The ‘misrepresentation of contentious work’, as the new guidelines put it, is not something that is going to go away

Indeed. Such misrepresentation has existed for decades. Does the Academy believe that those who would misrepresent such work will be stopped by restrictive licensing? Our current generation of politicians and media spinners seem to have no ethical principles at all and will not be stopped by an -ND license. I have written more extensively on this elsewhere, though. I would claim that the BA has misrepresented the Plan S declaration without any violation of the open license.

‘hybrid’ journals, as the coalition still describes them

Yes, funnily enough, this is how the coalition still describes them, as this is the term used for at least the past decade to describe journals that publish OA material while maintaining a subscription model. It’s kind of how language works that we describe things using the accepted terminology. This type of “as the coalition calls it”, “as the new guidelines put it”, and “as the coalition still describes them” is a patronizing way to refer to a document that is simply using widely accepted designations and is an attempt to somehow discredit through linguistics, as though these people are on another planet and “don’t speak the same language as us”.

We remain entirely unpersuaded that such journals represent a threat to further progress towards OA

The recent report from Jisc noted that while hybrid contributed to the growth of OA, it did not result in effective offsetting of subscription costs. It is, therefore, an unsustainable transition. So I would like to know on what persuasive basis the academy grounded its logic. A gut feel or a report from the central body for publisher negotiations?

It is possible that few HSS journals will actually make this change. It must always be remembered that articles published in most HSS disciplines overwhelmingly (that is, between 80 and 90%) do not arise from the sort of grant funding that includes an allowance for APCs. As a direct result, in HSS disciplines, we have found very few journals which could under any circumstances ‘flip’ to Gold-only OA without failing financially

The Academy seems, again and as above, to make a good case for removing QR funding from the humanities and social sciences. This seems like a bad idea to me. It also seems to imply that QR can’t be spent on APCs whereas, in actual fact, institutions can spend this grant howsoever they choose.
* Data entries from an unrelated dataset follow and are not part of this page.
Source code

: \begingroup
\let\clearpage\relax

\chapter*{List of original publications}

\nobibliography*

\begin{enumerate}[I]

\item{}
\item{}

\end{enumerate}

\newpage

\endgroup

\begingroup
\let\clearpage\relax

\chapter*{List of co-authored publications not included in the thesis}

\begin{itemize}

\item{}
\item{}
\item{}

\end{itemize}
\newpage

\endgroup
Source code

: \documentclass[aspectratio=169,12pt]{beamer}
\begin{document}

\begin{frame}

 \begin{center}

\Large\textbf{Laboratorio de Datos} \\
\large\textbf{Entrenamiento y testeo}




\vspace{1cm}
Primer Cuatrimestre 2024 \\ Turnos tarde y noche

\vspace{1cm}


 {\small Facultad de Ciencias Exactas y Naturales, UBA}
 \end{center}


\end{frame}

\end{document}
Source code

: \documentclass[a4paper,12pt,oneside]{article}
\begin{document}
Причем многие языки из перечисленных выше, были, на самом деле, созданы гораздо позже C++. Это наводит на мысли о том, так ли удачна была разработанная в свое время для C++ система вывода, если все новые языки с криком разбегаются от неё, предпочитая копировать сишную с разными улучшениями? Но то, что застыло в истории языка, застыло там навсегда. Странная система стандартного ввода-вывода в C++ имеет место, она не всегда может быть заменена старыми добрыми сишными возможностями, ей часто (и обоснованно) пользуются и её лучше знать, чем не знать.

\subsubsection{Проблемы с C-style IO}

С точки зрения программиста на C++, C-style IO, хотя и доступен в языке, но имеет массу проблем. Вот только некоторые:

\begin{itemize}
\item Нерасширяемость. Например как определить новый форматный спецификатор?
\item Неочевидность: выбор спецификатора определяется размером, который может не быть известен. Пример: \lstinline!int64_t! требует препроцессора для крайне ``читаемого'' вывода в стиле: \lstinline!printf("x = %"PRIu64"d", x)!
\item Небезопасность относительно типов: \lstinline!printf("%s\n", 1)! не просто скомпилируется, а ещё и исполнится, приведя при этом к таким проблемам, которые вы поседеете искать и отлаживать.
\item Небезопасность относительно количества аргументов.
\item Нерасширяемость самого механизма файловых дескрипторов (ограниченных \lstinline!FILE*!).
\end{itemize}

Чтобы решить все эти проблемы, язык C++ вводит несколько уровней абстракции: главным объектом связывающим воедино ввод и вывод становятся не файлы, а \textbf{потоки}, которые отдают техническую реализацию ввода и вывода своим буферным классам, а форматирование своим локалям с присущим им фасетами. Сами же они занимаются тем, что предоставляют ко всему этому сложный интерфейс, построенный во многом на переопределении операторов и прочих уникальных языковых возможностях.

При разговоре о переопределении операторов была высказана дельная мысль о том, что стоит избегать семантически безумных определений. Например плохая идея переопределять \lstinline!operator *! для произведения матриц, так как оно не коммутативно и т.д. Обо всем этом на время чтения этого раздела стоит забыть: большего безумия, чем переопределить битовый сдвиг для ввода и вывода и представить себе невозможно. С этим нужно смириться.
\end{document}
It is precisely the “sort of grant funding” that can accommodate APCs, although, again, I note that it’s not APCs or green; but a diversity of models.

for authors funded by grants will find themselves at a considerable disadvantage when seeking to publish the results of their research

Really? This is just a simply incredible statement. The work funded by such grants is surely of enormous profile in its own right. The prestige of the current “top” journals will go down the pan if all funded research is routed into pure-gold OA titles. This is just an attempt to preserve the status quo and prestige hierarchy of titles, which is a deeply flawed model.
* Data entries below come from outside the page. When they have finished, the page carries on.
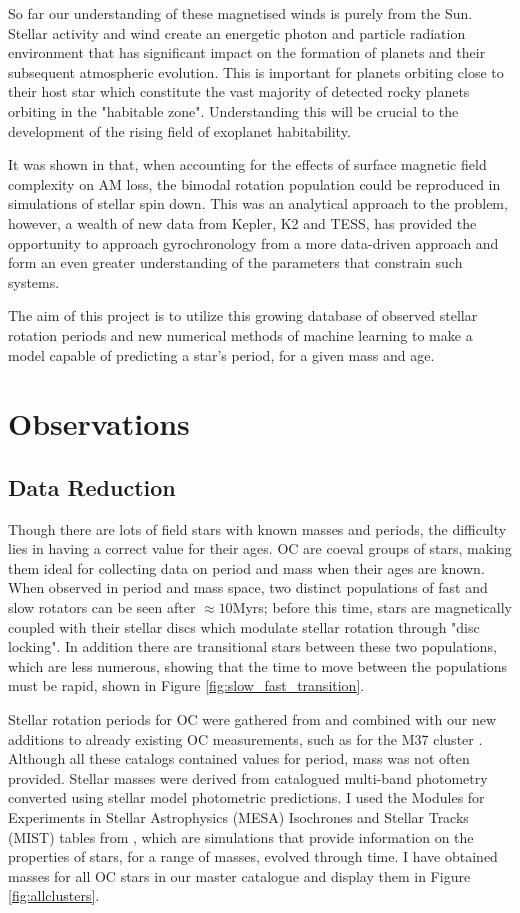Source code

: \documentclass[fleqn,usenatbib]{mnras}
\begin{document}
So far our understanding of these magnetised winds is purely from the Sun.
Stellar activity and wind create an energetic photon and particle radiation environment that has significant impact on the formation of planets and their subsequent atmospheric evolution.
This is important for planets orbiting close to their host star which constitute the vast majority of detected rocky planets orbiting in the "habitable zone".
Understanding this will be crucial to the development of the rising field of exoplanet habitability.

It was shown in \cite{Garraffo_2018} that, when accounting for the effects of surface magnetic field complexity on AM loss, the bimodal rotation population could be reproduced in simulations of stellar spin down.
This was an analytical approach to the problem, however, a wealth of new data from Kepler, K2 and TESS, has provided the opportunity to approach gyrochronology from a more data-driven approach and form an even greater understanding of the parameters that constrain such systems.

The aim of this project is to utilize this growing database of observed stellar rotation periods and new numerical methods of machine learning to make a model capable of predicting a star's period, for a given mass and age.

\section{Observations}
\subsection{Data Reduction}
Though there are lots of field stars with known masses and periods, the difficulty lies in having a correct value for their ages.
OC are coeval groups of stars, making them ideal for collecting data on period and mass when their ages are known.
When observed in period and mass space, two distinct populations of fast and slow rotators can be seen after $\approx 10$Myrs; before this time, stars are magnetically coupled with their stellar discs which modulate stellar rotation through "disc locking". 
In addition there are transitional stars between these two populations, which are less numerous, showing that the time to move between the populations must be rapid, shown in Figure \ref{fig:slow_fast_transition}.

Stellar rotation periods for OC were gathered from \cite{beuther2014protostars} and combined with our new additions to already existing OC measurements, such as for the M37 cluster \cite{chang}.
Although all these catalogs contained values for period, mass was not often provided.
Stellar masses were derived from catalogued multi-band photometry converted using stellar model photometric predictions. 
I used the Modules for Experiments in Stellar Astrophysics (MESA) Isochrones and Stellar Tracks (MIST) tables from \cite{Choi_2016}, which are simulations that provide information on the properties of stars, for a range of masses, evolved through time.
I have obtained masses for all OC stars in our master catalogue and display them in Figure \ref{fig:allclusters}.
\end{document}
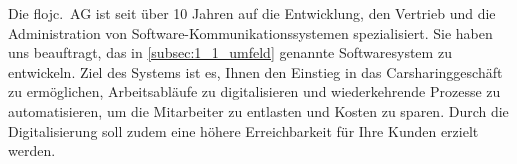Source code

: Die flojc.\ AG ist seit über 10 Jahren auf die Entwicklung, den Vertrieb und die Administration von Software-Kommunikationssystemen spezialisiert.
Sie haben uns beauftragt, das in \autoref{subsec:1_1_umfeld} genannte Softwaresystem zu entwickeln.
Ziel des Systems ist es, Ihnen den Einstieg in das Carsharinggeschäft zu ermöglichen, Arbeitsabläufe zu digitalisieren und wiederkehrende Prozesse zu automatisieren, um die Mitarbeiter zu entlasten und Kosten zu sparen.
Durch die Digitalisierung soll zudem eine höhere Erreichbarkeit für Ihre Kunden erzielt werden.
Some are prepared to publish with a 12-month embargo, but they are concerned that a shorter embargo will undermine their business model too considerably for it to be sustainable

Did you know that Cambridge University Press already allows zero-embargo green OA of journal articles in the HSS disciplines? I believe Emerald and SAGE also have similar policies. This has not resulted in the collapse of their journals but has allowed more people to read the underlying work. See also: Open access: ‘no evidence’ that zero embargo periods harm publishers .

The HSS academics with whom we have been in contact see no reason or need to have embargoes shorter than 12 months

Haven’t been in contact with me, that’s for sure. Clearly not people working on any matter of contemporary relevance? I work on contemporary fiction. It’s quite useful not to have to wait until the fiction isn’t contemporary to read the secondary material on it.

I find this whole charade quite wearisome. Why can’t the British Academy accurately represent a single document? You might disagree with some of my interpretations here, but there is at least that one part on non-hybrid APCs that is just simply wrong. This is not good enough.